● Aim of the task
Write out, word for word, the part of the article on exercise recovery below that opens with the words containing "Unfortunately or fortunately, depending" and closes with "and more capable.".

Recovery Time is Forgotten

WW Happy Winter

Many women are aware that exercise and eating well are essential for good health. Many women also know that good work/life balance, as challenging as it is to achieve, can help them feel more satisfied. In spite of all the things we remember to work towards on a daily basis, there is one crucial thing women frequently forget to make time for. It’s often referred to as “the forgotten training variable” and it’s an important component of wellness. The forgotten variable of exercise and healthy living is recovery.

Unfortunately or fortunately, depending on your perspective, we don’t reap any benefits of exercise until we have recovered. Yes, it’s true. Exercise is a stress applied to our bodies and it’s only once we have recovered from this stress that our bodies becomes stronger and more capable.

Stress isn’t always a bad thing. Stress stimulates the body and helps it become resilient. An article about stress and recovery, The Making of a Corporate Athlete, written by Jim Loehr and Tony Schwartz for the Harvard Business Review, cites that stress is not the main thing that hinders professionals from reaching their peak performance. What does hinder professionals from reaching their “Ideal Performance State” is the absense of a purposeful recovery.

● Raw data
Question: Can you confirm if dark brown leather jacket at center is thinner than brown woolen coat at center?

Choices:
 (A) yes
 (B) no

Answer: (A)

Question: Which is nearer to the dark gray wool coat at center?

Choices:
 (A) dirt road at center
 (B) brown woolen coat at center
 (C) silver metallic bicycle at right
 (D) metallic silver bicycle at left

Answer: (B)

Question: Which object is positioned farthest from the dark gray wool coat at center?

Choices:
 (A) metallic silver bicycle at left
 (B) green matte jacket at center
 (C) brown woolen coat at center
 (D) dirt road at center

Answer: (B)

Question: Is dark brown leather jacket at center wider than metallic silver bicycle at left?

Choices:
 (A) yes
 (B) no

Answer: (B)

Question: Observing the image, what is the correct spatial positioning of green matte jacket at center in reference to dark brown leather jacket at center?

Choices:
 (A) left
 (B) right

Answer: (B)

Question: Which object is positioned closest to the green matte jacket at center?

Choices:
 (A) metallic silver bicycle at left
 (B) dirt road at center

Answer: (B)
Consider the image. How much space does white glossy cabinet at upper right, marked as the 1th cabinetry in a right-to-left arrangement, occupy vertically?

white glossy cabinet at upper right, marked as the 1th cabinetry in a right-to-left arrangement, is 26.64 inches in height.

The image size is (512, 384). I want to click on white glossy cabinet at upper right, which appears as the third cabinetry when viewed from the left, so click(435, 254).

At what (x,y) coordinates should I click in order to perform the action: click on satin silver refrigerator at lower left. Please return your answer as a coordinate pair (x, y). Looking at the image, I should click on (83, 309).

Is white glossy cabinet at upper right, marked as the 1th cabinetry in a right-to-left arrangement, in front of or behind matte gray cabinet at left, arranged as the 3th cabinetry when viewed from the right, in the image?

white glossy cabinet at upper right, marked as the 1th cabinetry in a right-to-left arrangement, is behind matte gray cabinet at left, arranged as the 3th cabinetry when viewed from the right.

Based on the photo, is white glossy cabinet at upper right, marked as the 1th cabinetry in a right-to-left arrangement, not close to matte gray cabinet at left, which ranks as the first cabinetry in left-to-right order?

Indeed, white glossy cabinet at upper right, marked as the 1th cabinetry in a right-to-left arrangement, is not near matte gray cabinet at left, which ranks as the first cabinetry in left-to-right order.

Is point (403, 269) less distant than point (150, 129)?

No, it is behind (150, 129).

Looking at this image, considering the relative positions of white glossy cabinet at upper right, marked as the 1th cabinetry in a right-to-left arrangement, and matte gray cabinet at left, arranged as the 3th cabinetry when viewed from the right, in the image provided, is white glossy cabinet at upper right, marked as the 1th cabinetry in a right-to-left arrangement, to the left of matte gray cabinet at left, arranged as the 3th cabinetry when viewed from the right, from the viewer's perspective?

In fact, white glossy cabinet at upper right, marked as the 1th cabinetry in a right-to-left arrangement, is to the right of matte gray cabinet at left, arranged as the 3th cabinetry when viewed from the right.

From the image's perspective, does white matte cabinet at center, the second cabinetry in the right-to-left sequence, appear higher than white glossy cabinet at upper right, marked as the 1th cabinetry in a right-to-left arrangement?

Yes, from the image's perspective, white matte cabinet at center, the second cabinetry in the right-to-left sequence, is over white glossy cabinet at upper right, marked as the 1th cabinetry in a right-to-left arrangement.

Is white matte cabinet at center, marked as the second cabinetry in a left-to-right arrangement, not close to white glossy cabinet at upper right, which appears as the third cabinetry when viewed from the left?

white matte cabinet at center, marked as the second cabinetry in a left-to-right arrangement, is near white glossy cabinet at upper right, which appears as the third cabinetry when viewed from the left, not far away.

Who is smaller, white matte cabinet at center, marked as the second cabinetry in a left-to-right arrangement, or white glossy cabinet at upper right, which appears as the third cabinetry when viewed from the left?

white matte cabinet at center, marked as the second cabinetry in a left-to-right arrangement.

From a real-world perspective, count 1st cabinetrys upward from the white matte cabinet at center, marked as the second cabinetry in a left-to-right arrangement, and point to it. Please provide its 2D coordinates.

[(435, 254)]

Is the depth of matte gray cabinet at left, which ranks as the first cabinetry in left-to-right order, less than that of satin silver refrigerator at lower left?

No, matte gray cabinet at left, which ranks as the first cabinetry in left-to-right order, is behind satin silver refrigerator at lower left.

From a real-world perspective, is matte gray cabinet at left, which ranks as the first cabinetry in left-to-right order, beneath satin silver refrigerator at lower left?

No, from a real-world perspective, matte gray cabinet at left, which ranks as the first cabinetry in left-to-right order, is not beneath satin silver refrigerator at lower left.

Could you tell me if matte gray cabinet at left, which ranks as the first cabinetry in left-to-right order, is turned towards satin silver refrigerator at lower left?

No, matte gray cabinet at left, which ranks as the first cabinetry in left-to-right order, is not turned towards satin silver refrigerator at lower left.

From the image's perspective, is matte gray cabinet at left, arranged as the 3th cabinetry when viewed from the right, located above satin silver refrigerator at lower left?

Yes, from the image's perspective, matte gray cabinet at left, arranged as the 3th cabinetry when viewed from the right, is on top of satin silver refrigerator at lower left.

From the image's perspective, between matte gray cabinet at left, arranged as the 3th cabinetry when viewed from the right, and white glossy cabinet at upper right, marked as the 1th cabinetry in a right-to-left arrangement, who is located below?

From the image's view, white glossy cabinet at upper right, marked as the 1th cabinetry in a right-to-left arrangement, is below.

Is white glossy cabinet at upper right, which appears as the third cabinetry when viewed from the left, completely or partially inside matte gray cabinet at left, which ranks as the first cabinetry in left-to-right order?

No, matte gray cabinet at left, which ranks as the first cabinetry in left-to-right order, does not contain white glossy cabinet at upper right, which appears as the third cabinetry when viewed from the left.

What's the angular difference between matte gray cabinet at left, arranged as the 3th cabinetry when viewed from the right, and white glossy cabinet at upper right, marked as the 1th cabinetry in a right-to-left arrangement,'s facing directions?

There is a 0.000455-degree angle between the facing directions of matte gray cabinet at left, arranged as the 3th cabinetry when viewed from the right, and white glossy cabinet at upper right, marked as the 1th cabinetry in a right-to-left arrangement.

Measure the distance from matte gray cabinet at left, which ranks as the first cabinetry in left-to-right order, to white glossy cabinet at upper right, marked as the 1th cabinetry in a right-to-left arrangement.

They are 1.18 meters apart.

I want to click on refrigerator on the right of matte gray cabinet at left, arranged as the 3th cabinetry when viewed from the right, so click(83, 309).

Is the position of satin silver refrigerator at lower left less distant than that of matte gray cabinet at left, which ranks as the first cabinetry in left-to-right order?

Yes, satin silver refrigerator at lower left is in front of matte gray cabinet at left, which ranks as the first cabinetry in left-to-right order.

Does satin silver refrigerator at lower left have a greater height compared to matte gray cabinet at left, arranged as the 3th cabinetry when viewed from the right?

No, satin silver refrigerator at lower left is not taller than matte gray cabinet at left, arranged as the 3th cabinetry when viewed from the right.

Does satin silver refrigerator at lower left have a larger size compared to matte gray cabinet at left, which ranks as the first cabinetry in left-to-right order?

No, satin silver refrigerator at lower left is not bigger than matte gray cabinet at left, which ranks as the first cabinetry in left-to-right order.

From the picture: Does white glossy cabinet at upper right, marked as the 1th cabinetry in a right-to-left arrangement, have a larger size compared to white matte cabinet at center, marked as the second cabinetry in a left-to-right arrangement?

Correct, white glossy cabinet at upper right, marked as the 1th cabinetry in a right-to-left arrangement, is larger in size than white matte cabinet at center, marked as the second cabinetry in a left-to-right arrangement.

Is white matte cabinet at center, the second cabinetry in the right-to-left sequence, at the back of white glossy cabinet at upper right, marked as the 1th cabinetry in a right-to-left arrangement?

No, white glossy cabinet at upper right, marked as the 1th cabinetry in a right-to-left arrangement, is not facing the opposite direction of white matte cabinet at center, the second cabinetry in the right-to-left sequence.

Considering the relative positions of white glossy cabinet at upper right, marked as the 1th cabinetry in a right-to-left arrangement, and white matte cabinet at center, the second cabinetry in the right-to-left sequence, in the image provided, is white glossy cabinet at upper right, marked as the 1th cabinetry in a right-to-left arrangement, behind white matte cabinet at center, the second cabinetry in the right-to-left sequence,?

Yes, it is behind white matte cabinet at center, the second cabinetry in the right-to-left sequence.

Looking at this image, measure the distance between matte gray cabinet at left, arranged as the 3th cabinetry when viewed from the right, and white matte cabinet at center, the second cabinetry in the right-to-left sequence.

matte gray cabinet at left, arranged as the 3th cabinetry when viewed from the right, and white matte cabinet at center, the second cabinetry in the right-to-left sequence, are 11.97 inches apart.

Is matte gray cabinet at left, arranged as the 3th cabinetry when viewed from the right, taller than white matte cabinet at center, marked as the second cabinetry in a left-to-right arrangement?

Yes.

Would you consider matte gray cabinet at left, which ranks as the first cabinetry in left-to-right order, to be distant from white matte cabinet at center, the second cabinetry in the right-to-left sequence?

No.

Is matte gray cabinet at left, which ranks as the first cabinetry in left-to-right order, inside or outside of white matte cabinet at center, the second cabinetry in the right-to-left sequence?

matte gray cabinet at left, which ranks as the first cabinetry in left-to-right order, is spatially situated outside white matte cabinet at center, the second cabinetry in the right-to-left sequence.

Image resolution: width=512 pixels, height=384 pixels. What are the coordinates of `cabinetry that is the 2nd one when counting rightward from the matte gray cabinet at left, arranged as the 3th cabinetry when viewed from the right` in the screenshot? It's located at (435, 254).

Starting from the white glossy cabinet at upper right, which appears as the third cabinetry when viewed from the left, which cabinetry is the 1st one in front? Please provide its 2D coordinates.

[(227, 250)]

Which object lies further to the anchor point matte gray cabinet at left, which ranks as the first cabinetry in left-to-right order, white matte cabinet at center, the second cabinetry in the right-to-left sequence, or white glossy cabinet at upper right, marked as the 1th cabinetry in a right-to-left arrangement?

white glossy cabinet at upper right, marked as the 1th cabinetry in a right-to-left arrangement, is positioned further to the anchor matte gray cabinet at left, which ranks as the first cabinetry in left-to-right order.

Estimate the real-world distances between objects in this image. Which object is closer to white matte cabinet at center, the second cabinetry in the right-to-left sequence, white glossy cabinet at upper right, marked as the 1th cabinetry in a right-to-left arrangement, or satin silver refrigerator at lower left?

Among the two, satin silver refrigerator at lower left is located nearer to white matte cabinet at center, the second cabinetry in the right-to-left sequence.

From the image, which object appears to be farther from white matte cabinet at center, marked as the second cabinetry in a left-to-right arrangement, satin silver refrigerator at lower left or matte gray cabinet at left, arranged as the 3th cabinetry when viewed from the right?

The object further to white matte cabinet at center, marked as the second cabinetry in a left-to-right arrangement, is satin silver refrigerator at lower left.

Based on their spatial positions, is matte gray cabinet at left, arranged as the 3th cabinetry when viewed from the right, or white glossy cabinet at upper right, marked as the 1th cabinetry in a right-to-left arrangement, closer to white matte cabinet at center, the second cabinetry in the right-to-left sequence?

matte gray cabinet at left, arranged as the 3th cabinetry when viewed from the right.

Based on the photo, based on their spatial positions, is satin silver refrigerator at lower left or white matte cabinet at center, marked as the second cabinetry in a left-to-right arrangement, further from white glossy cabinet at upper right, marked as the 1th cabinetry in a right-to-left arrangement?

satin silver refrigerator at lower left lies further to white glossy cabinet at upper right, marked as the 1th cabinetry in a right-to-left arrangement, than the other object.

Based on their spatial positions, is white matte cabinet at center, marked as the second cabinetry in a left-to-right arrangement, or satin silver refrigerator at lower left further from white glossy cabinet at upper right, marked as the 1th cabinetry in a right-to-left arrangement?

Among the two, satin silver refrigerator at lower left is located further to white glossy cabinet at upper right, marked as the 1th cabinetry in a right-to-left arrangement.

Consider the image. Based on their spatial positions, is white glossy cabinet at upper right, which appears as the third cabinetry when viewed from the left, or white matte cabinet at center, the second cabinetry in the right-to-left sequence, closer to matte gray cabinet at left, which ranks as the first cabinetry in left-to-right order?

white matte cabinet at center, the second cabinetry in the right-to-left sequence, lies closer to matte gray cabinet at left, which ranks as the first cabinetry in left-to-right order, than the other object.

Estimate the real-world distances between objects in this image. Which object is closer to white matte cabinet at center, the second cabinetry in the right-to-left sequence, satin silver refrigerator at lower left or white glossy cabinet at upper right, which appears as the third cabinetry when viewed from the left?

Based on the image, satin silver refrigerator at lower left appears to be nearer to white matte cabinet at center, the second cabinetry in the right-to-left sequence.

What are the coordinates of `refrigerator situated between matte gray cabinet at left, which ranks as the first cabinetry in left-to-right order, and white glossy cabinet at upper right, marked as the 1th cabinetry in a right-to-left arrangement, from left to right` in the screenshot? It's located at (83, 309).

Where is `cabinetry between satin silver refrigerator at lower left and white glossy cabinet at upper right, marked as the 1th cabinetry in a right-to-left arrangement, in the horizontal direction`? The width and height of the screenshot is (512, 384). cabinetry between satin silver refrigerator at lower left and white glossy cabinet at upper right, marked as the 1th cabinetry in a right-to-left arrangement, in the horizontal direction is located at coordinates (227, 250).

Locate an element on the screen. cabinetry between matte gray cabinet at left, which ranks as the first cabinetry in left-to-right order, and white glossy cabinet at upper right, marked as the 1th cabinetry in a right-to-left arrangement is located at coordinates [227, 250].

...

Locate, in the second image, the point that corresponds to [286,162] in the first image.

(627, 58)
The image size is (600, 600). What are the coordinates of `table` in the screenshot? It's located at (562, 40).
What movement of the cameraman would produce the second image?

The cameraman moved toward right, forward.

● Task answer
Unfortunately or fortunately, depending on your perspective, we don’t reap any benefits of exercise until we have recovered. Yes, it’s true. Exercise is a stress applied to our bodies and it’s only once we have recovered from this stress that our bodies becomes stronger and more capable.